Harnas.id, JAKARTA – Majelis Komisi Kode Etik Profesi (KKEP) Polri resmi menjatuhkan sanksi Pemberhentian Tidak Dengan Hormat (PTDH) terhadap eks Kapolres Bima Kota, AKBP Didik Putra Kuncoro. Putusan tersebut dibacakan dalam sidang etik yang digelar pada Kamis, 19 Februari 2026.

Dalam konferensi pers, Karo Penmas Divisi Humas Polri Brigjen Pol. Trunoyudo Wisnu Andiko menyampaikan bahwa majelis menyimpulkan yang bersangkutan terbukti melakukan pelanggaran etik berat.

“Melalui Kasat Resnarkoba Polres Bima Kota atas nama AKP M yang bersumber dari pelaku bandar narkotika di wilayah Bima Kota,” ujar Trunoyudo.

Dari hasil persidangan terungkap adanya aliran dana yang berasal dari bandar narkotika dan diterima melalui perantara bawahannya. Fakta tersebut dinilai sebagai perbuatan tercela yang bertentangan dengan kode etik profesi Polri.

Tak berhenti di situ, dalam proses pemeriksaan juga muncul dugaan pelanggaran asusila. Temuan ini menjadi salah satu pertimbangan majelis sebelum menjatuhkan sanksi pemecatan.

Majelis menilai rangkaian perbuatan tersebut tidak hanya melanggar disiplin, tetapi juga mencederai integritas institusi. Karena itu, sanksi etik berat berupa PTDH dinilai sebagai langkah yang proporsional.

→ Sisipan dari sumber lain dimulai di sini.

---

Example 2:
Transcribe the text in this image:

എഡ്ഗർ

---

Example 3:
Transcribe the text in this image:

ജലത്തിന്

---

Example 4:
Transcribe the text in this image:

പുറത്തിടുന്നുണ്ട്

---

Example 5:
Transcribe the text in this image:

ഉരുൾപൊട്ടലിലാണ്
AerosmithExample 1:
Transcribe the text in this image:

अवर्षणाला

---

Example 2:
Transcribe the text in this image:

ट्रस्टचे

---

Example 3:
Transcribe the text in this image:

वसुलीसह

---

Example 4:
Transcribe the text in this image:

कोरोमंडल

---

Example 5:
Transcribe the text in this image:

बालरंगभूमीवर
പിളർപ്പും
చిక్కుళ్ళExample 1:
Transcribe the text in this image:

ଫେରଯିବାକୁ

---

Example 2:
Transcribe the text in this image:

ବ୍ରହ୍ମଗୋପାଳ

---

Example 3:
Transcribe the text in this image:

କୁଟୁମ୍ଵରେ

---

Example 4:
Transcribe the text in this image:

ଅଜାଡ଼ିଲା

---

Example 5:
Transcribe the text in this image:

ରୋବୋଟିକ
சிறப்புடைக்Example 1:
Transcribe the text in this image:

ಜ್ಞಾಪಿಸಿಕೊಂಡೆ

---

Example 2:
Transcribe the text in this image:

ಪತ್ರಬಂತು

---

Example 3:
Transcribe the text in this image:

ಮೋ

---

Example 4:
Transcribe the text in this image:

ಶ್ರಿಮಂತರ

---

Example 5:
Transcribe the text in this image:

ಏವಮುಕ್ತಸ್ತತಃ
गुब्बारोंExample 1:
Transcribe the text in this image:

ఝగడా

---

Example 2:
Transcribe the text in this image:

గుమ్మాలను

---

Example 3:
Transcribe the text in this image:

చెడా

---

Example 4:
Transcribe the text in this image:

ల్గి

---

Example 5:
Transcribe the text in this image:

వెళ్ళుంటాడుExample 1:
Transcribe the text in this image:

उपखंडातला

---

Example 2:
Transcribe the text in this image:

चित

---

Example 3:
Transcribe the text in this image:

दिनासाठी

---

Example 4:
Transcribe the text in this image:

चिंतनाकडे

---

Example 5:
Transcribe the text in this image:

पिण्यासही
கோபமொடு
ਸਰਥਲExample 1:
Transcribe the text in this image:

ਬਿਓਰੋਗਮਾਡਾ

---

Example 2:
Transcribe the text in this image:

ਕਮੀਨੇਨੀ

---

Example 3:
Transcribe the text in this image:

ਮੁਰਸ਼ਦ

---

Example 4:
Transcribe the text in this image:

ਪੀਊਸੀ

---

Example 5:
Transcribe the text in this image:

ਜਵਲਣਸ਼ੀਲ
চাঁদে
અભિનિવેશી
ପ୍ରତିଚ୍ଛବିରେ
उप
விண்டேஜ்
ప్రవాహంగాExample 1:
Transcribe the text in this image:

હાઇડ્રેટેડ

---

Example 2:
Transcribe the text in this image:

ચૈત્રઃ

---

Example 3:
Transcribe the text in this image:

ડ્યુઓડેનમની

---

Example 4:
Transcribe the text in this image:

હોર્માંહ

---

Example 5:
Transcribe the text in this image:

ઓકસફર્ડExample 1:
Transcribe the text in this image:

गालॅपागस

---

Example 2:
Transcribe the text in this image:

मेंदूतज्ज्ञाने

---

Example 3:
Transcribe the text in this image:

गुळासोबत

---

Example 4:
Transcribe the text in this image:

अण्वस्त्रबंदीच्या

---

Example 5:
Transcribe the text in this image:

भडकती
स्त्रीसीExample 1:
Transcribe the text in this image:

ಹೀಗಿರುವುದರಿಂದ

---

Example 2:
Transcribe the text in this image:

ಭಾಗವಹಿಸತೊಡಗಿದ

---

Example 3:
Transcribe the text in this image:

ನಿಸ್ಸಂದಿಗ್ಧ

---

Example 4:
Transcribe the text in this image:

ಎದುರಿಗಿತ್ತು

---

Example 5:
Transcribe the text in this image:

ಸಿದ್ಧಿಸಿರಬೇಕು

Sebelum putusan pemecatan dijatuhkan, AKBP Didik Putra Kuncoro lebih dahulu menjalani sanksi administratif berupa penempatan di tempat khusus (patsus) selama tujuh hari, terhitung 13 hingga 19 Februari 2026.

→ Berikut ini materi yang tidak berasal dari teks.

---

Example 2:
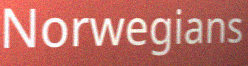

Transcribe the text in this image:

Norwegians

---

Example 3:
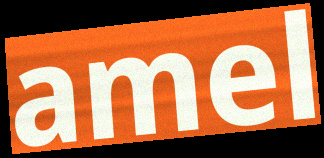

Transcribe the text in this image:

amel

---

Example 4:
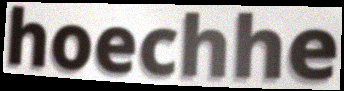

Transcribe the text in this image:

hoechhe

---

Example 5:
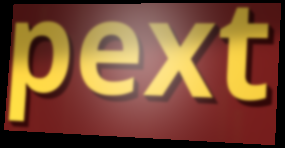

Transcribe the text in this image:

pext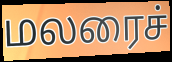
மலரைச்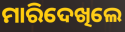
ମାରିଦେଖିଲେ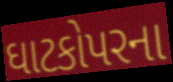
ઘાટકોપરના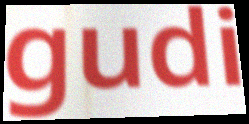
gudi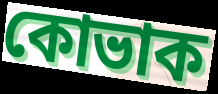
কোভাকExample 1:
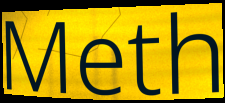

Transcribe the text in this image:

Meth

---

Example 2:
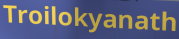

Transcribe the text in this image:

Troilokyanath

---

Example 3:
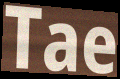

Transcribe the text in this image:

Tae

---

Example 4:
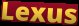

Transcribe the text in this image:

Lexus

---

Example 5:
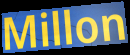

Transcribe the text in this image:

Millon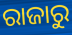
ରାଜାରୁ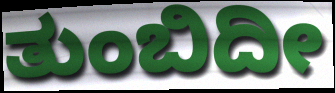
ತುಂಬಿದೀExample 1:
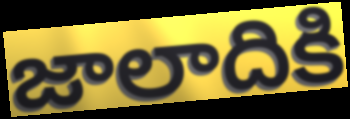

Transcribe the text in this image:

జాలాదికి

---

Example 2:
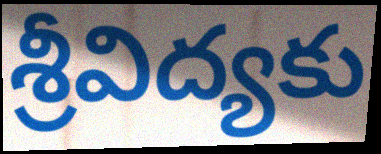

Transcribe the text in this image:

శ్రీవిద్యకు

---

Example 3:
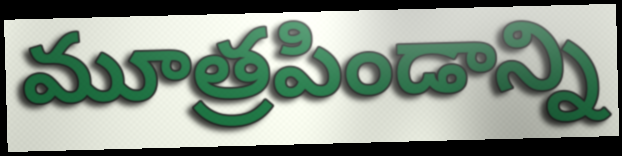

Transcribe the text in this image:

మూత్రపిండాన్ని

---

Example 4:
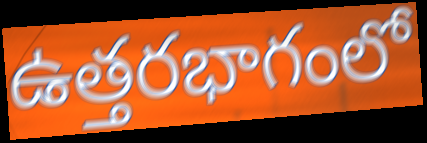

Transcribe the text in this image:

ఉత్తరభాగంలో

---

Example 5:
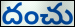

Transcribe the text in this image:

దంచు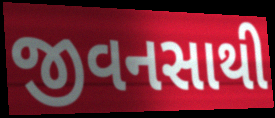
જીવનસાથી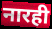
नारही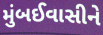
મુંબઈવાસીનેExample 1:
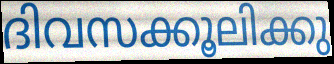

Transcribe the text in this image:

ദിവസക്കൂലിക്കു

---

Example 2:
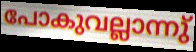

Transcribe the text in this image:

പോകുവല്ലാന്നു്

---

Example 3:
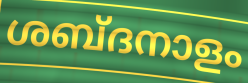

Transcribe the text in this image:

ശബ്ദനാളം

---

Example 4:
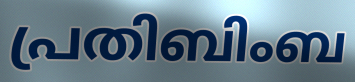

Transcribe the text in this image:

പ്രതിബിംബ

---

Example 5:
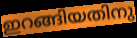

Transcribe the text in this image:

ഇറങ്ങിയതിനു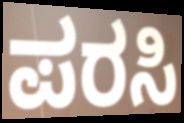
ಪರಸಿ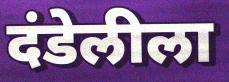
दंडेलीलाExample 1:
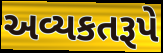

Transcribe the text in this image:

અવ્યકતરૂપે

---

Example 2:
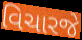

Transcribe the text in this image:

વિચારજે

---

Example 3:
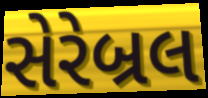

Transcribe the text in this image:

સેરેબ્રલ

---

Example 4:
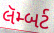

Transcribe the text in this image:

લૅમ્બર્ટ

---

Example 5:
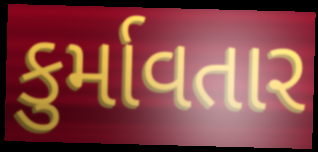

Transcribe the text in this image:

કુર્માવતાર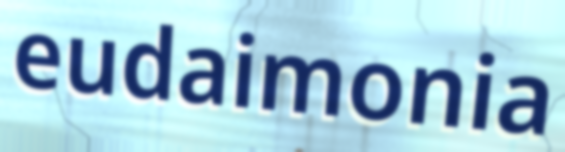
eudaimonia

Kasus ini menjadi perhatian publik karena menyangkut pejabat kepolisian yang semestinya berada di garis depan pemberantasan narkoba. Di sisi lain, keputusan PTDH ini menjadi sinyal bahwa mekanisme pengawasan internal tetap berjalan.

Polri menegaskan komitmennya untuk menindak setiap pelanggaran yang dilakukan anggotanya, khususnya yang berkaitan dengan narkotika dan pelanggaran moral. Langkah ini sekaligus menjadi ujian bagi upaya pembenahan institusi di tengah sorotan masyarakat.